How to use the duplicate remover
Paste your list into the box with one item per line and press Remove duplicates. The tool keeps the first time each line appears and discards every later repeat, then shows the cleaned list and a count of how many duplicates were removed. Toggle "ignore case" to treat "Apple" and "apple" as the same, "trim whitespace" to ignore leading and trailing spaces when comparing, "drop empty lines" to remove blanks, and "sort" to alphabetise the output. Copy the result with one click.

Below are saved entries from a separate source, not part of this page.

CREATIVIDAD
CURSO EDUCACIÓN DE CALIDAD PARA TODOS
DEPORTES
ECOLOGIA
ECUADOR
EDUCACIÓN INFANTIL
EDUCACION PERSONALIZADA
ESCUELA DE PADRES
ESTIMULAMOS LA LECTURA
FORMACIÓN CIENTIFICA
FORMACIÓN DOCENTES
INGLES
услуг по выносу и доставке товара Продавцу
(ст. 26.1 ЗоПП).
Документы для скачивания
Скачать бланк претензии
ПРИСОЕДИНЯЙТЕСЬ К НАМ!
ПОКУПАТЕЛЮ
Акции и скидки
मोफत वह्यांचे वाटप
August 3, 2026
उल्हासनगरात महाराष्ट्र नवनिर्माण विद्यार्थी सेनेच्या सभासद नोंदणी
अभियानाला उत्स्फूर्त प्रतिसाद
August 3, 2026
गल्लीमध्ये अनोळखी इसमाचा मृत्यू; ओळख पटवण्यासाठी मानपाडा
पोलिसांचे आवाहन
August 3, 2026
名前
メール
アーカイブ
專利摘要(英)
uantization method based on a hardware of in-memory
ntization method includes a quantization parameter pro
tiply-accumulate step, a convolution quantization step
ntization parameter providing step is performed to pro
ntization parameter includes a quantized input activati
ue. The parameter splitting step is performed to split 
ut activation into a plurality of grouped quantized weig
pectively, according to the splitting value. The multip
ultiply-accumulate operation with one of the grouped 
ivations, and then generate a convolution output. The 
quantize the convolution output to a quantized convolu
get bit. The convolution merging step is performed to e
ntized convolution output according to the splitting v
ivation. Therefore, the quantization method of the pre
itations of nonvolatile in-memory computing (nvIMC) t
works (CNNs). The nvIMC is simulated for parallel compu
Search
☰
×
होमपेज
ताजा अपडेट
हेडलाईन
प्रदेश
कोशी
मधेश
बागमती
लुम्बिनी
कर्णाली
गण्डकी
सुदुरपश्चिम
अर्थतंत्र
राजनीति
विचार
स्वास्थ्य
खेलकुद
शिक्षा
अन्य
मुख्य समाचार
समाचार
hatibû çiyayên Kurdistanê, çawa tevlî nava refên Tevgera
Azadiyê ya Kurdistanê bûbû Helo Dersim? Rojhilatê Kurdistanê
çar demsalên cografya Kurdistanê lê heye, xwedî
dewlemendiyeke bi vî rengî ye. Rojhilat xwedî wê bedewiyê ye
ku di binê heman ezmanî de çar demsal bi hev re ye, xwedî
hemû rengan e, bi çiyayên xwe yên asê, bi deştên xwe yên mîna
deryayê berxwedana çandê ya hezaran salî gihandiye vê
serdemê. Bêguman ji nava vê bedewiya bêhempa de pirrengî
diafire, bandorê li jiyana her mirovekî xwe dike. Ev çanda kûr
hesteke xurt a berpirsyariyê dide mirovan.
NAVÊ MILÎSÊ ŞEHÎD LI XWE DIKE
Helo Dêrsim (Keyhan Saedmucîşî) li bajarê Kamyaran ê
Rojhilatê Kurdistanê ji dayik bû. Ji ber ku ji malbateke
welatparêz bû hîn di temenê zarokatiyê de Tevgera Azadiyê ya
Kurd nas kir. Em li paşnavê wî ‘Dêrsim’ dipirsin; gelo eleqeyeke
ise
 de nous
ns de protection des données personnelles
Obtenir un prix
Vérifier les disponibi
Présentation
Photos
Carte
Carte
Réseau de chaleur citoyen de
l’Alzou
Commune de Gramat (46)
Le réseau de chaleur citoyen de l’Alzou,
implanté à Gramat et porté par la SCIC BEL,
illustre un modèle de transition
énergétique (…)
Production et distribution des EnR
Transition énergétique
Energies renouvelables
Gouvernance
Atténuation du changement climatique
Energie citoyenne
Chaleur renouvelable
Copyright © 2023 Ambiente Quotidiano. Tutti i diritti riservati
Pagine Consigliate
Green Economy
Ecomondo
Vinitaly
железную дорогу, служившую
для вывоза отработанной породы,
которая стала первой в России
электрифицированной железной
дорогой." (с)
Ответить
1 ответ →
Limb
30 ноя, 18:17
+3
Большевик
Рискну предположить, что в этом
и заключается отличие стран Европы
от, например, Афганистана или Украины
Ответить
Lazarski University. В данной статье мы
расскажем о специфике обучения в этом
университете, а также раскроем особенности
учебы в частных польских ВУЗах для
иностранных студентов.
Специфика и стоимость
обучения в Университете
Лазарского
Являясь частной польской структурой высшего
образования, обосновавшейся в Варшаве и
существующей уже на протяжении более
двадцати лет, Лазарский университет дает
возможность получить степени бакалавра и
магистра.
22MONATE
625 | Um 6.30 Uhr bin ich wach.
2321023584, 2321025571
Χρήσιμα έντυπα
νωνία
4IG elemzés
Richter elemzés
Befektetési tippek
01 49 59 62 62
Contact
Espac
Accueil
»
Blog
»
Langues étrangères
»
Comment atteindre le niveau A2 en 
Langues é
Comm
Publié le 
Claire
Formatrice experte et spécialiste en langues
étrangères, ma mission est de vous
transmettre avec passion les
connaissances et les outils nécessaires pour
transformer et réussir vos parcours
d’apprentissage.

How duplicate detection works
The tool reads your list top to bottom and remembers every line it has already seen. When it meets a line it has seen before, it skips it; otherwise it keeps it and records it. This "first occurrence wins" approach preserves your original order, which matters when the sequence carries meaning — a priority list, for instance. The comparison respects your options: with "ignore case" on, it compares a lowercased version of each line, and with "trim" on, it strips surrounding spaces before comparing, so lines that differ only in capitalisation or padding are correctly treated as duplicates.
Common cleanup jobs
Marketers dedupe email and subscriber lists so nobody gets the same message twice. SEO specialists clean keyword exports where the same term appears dozens of times across grouped reports. Developers strip duplicate lines from log files, config lists, and data dumps. Anyone merging two spreadsheets or contact lists ends up with duplicates at the seam, and this tool removes them in one pass. Researchers deduplicate survey responses or reference lists. The common thread is any situation where a list has grown by copy-and-paste or by combining sources and now contains repeats you need gone.
Tips and cautions
Turn on "trim whitespace" whenever your list came from a spreadsheet or a copy-paste, because invisible trailing spaces are the most common reason two seemingly identical lines are not detected as duplicates. Use "ignore case" for things like email addresses and names where capitalisation is not meaningful, but leave it off for case-sensitive data like passwords or codes. Be aware that this removes exact-line duplicates, not near-duplicates — "John Smith" and "Jon Smith" are different lines and both survive. If order does not matter, switch on sorting to get a clean alphabetical list, which also makes any remaining near-duplicates easy to spot by eye.